Simultaneous Eigenstates

Overview

• Aim to find functions that are eigenstates of the operators L and L squared.
• This leads to simplification of the Schrödinger equation to a radial equation.
• The Schrödinger equation includes variables r, theta, and phi; theta and phi deal with angular dependence.

Simultaneous Eigenstates of L and Lz

• Define eigenstates as ( \psi_{lm}(\theta, \phi) ).
• Eigenstates are characterized by quantum numbers l and m, which are related to the eigenvalues.
• Condition: ( L_z \psi_{lm} = m \hbar \psi_{lm} ).
• ( m ) must be in the real numbers due to the properties of Hermitian operators.
• Condition from L squared: ( L^2 \psi_{lm} = \lambda \psi_{lm} ), where ( \lambda ) is positive.

Eigenvalue Expressions

• Write ( \lambda = l(l + 1) \hbar^2 ).
• ( l ) is a real number. The eigenvalue form ensures positivity of ( \lambda ).
• Eigenvalues of Lz must be quantized, resulting in ( m ) being an integer.

First Equation: Finding Eigenstates

• Begin with: [ \frac{\hbar}{i} \frac{d}{d\phi} \psi_{lm} = \hbar m \psi_{lm} ]
• Result leads to ( \psi_{lm}(\theta, \phi) = e^{i m \phi} f(\theta) ).
• Requirement for periodicity implies ( m \in \mathbb{Z} ) (integers).

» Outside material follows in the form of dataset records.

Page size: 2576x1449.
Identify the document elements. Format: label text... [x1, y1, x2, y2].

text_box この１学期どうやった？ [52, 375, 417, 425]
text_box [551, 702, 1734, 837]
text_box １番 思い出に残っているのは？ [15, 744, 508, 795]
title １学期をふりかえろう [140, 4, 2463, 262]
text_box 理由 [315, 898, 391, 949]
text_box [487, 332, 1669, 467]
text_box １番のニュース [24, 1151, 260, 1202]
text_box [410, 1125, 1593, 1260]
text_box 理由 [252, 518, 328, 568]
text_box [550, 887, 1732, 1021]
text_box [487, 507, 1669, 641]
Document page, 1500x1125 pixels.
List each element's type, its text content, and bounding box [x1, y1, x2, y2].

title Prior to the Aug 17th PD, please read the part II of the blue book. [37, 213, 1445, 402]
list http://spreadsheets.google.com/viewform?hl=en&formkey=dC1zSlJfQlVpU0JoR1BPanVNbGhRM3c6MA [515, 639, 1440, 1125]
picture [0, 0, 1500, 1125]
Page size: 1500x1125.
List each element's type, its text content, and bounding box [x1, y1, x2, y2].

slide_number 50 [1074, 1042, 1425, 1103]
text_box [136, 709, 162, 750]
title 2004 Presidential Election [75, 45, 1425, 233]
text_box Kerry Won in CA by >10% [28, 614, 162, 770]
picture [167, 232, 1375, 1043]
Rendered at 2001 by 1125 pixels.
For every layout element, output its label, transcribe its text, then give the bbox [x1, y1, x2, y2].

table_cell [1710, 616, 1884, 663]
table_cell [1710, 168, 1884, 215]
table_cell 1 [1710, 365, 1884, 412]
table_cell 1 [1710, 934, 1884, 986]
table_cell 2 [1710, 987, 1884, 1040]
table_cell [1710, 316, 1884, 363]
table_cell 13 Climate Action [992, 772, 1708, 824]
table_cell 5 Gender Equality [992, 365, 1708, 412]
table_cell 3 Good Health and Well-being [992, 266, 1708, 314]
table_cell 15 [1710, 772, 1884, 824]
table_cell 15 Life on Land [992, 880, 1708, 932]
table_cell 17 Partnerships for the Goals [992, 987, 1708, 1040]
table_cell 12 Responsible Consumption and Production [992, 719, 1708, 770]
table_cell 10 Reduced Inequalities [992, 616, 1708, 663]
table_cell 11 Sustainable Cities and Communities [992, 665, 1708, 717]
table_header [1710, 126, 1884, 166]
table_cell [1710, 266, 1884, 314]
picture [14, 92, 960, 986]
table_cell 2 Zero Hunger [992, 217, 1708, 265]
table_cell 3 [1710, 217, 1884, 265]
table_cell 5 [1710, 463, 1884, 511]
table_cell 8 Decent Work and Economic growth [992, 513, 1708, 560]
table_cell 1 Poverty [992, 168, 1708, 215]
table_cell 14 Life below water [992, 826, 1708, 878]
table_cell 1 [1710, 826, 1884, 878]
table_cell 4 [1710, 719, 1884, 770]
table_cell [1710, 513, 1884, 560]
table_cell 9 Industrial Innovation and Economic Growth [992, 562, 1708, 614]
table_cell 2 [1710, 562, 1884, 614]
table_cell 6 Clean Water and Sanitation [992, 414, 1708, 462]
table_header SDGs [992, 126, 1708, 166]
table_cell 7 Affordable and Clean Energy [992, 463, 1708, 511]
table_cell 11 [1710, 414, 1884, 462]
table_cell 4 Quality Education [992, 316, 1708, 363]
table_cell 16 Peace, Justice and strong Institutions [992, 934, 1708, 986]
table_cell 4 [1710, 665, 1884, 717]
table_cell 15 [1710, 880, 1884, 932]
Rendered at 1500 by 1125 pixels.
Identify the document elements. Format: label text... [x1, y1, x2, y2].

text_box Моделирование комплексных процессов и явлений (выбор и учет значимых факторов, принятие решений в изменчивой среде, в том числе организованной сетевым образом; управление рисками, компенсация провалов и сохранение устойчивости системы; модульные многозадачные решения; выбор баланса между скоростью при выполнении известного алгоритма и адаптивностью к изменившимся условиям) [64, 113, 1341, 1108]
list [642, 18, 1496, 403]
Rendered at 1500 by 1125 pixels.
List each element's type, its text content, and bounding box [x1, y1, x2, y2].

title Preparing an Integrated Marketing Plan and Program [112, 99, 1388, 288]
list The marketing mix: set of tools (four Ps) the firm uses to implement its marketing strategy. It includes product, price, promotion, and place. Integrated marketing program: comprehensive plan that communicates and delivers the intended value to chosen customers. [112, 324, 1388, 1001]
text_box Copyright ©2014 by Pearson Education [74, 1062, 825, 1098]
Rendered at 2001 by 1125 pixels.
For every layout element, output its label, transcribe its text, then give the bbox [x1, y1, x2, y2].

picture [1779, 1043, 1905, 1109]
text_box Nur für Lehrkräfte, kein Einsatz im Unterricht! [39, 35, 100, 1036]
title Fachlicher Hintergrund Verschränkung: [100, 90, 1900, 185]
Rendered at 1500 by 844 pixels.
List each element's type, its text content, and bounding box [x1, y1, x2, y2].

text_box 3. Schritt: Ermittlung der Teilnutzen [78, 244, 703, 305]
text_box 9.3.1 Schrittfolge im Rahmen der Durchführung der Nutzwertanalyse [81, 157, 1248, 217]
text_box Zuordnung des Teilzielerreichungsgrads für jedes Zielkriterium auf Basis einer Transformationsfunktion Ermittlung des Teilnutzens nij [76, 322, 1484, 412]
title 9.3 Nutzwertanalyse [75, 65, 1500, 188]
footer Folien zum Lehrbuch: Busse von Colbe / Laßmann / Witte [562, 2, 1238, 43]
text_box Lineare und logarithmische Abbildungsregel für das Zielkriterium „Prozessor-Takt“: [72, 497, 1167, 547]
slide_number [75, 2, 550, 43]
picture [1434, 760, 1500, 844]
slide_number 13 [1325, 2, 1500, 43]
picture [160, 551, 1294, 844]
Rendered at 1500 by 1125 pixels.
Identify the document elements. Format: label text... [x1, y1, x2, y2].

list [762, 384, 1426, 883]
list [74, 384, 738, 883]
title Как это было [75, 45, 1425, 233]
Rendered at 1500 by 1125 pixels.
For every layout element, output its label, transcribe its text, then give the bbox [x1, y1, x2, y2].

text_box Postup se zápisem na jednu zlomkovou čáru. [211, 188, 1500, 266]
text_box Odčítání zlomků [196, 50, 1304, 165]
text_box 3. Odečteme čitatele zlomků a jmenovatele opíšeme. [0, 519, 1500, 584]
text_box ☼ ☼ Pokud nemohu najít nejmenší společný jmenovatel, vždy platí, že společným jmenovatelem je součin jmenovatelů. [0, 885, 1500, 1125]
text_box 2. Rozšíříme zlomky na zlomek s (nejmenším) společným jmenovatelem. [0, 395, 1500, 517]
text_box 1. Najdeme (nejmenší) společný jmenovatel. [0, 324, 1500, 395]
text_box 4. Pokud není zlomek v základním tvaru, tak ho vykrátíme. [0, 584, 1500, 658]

Second Equation: Complicated Differential Operator

• The equation is: [ -\hbar^2 \left( \frac{1}{\sin \theta} \frac{d}{d\theta} \sin \theta \frac{d}{d\theta} + \frac{1}{\sin^2 \theta} \frac{d^2}{d\phi^2} \right) \psi_{lm} = \hbar^2 l(l+1) \psi_{lm} ]
• Substitute the known ( \psi_{lm} ) form to reduce the equation to: [ \sin \theta \frac{d^2}{d\theta^2} \psi_{lm} + (l(l + 1) \sin^2 \theta - m^2) \psi_{lm} = 0 ]

Changing Variables

• Substitute ( x = \cos \theta ) to simplify the equation.
• The resulting differential equation involves only ( x ).

Recursive Relations

• Analyze the case when m = 0: [ (1 - x^2) \frac{dP_{L}}{dx} + l(l + 1) P_{L} = 0 ]
• Use series solutions for ( P_L(x) = \sum_{k} a_k x^k ).
• Obtain a recursion relation leading to termination conditions for series, indicating that ( l ) must be a non-negative integer (0, 1, 2, ...).

Conclusion

• Eigenvalues of ( L^2 ) are quantized, corresponding to the magnitude of angular momentum.
• Solutions are related to Legendre polynomials, indicating that the physical constraints of the problem enforce quantization.
• Further exploration will ensure that ( m ) cannot exceed ( l ).

Key Takeaways

• The study of simultaneous eigenstates leads to quantization in quantum mechanics.
• Eigenstates are essential for simplifying the Schrödinger equation and understanding angular momentum in quantum systems.